As America Loses Faith, is Yoga the New Religion?

Gallup Poll Chart

A recent Gallup poll reports that the average soul out there is now floating about the place without the usual confidence in the salvation that organized religion extends as part of its packaged deal. Where just three years ago, half of the American population declared the influence of religion on their lives to be on the climb, new numbers show that just a quarter of them are as optimistic today. And a full two-thirds say religion as a whole is losing ground in their daily grinds.

What’s more, a decided trend toward secularism is afoot. Since 1990, according to the recently released American Religious Identification Survey, the number of folks laying claim to no religious affiliation at all has nearly doubled, from eight percent the last time the survey was conducted (1990), to 15% today. What’s more, the “nones” have overtaken every other religious group save Baptists and Catholics (both of which also clocked in on the decline).

All of which is to say what? That nobody believes anymore?

Not quite. People believe just as much as they ever did, I would submit. They just believe in different things.

I am not a regular churchgoer by any stretch, nor ever have been. I have my own sense of spirituality that’s no more precious or individualized than the next guy’s. But organized religion is not the point. At least not in its conventional form. I’m suggesting that our embrace of yoga, meditation and other highly personal spiritual pursuits is every bit as impassioned as before.
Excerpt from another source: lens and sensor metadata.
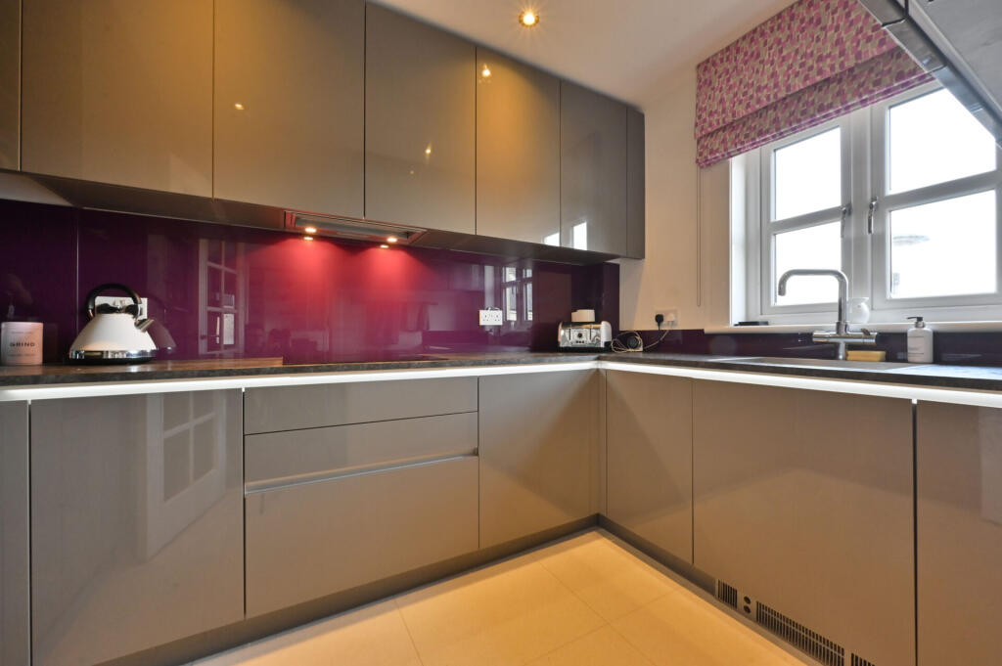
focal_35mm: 14
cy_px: 333
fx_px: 389
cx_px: 501
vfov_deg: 81.1
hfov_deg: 104.3
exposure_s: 1/25
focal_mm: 14
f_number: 13
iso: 2500
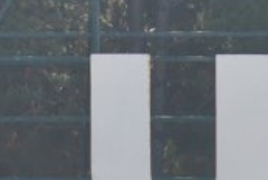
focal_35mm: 1990
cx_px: 40
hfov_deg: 1.0
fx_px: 14840
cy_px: -141
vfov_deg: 0.7
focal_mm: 200
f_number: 8
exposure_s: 1/200
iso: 100
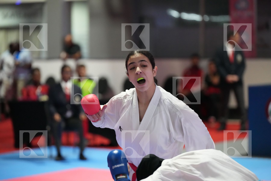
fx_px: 1084
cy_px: 90
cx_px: 136
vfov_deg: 9.5
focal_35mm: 144
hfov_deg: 14.3
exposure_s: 1/800
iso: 12800
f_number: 2.8
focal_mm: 144
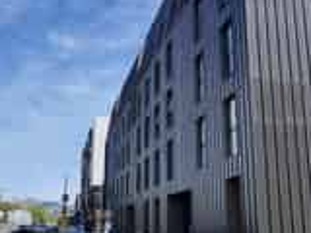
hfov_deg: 46.8
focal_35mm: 40
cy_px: 133
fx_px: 359
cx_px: 164
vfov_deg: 35.9
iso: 50
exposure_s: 1/1568
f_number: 2.2
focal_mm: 2.2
Indeed, perhaps we cling to these things more fervently than ever, relishing the sense of calm they offer to an otherwise anxious and increasingly desperate scene.
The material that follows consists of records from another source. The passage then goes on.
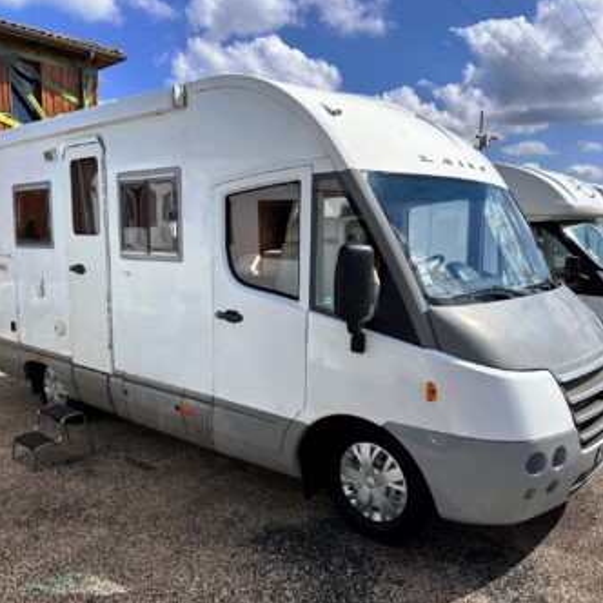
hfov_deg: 55.6
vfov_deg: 55.6
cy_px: 303
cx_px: 292
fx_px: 572
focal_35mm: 29
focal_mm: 6.86
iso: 80
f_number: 1.78
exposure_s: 1/7576
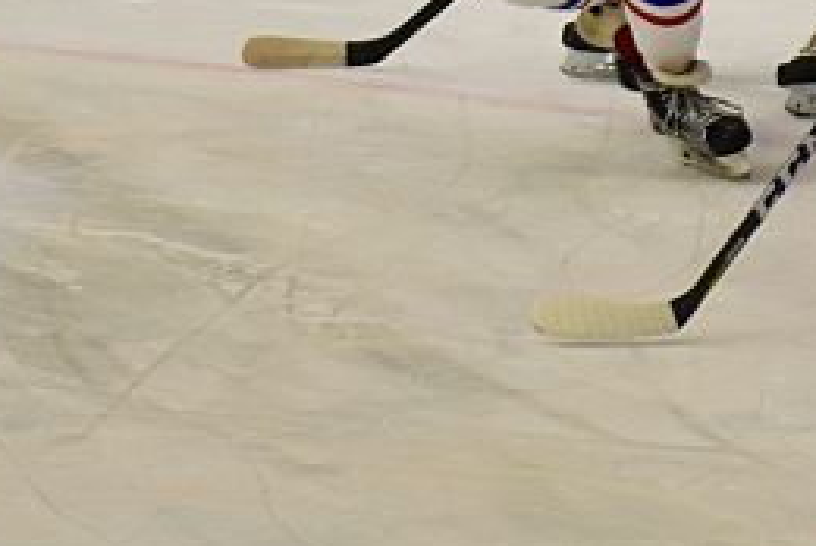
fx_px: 20922
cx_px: 270
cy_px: -297
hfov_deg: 2.2
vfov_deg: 1.5
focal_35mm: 922
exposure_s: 1/320
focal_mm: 160
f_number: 6
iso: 800
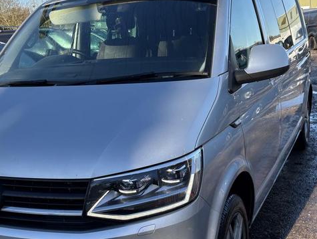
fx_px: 449
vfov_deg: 29.7
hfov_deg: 38.6
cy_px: 121
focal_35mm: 49
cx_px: 117
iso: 50
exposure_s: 1/1081
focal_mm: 5.96
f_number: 1.6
Yoga, with its poetic discipline and muscular values, with its rigid adherence to physical excellence and its fluid progression from ambition to conclusion, with its engaging efforts and glorious rewards, is my religion.
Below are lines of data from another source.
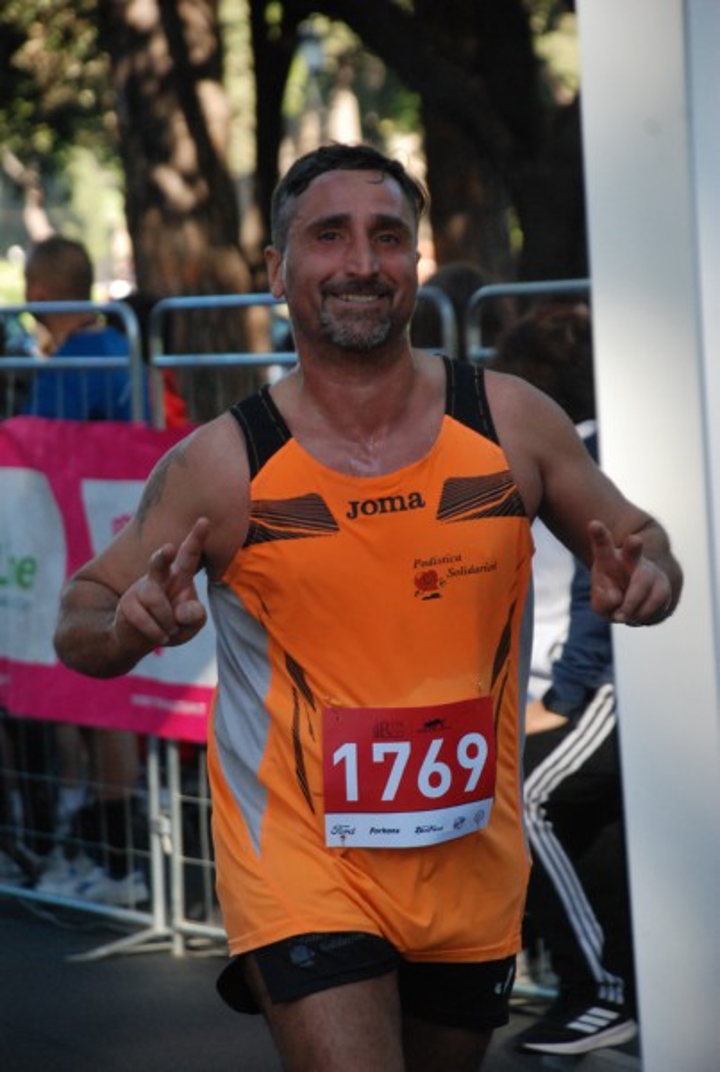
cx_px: 360
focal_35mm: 180
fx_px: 5372
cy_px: 536
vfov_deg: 11.4
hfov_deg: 7.7
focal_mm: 120
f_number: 5.6
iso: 1000
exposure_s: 1/400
It’s not a new idea, this. The “is yoga a religion?” debate has long raged among devotees and detractors alike. The latter argue that, as yoga has no deity to worship, no dedicated place of worship, no requirement for religious reverence and no formal statement of religious belief, calling it a “religion” is just convenient cutesiness. Perhaps. But the less dogmatic considerers of that epic question might extend a bit more generosity to the definition of “religion,” and might resoundingly find in its favour.

In his “guidebook for spiritual transformation,” Conscious Living, Swami Rama said it best when he urged us all to, “realize that the kingdom of God is within you, the Lord of life is the highest of all.” Anyone who takes this on board, he believes, gets to go to his innermost self. “I am not talking about Hinduism, I am not talking about Buddhism, I am not talking about Christianity, I am not talking about Islam,” Rama clarifies. “I am talking about something universal. The moment you realize that the absolute truth which is not subject to change, death, and decay is within you, then you attain a freedom, freedom from fears, all fears. That is called the state of enlightenment and that can be considered to be a state of perfection.”

Sticklers for formal definitions be damned. A state of perfection sounds pretty divine to me.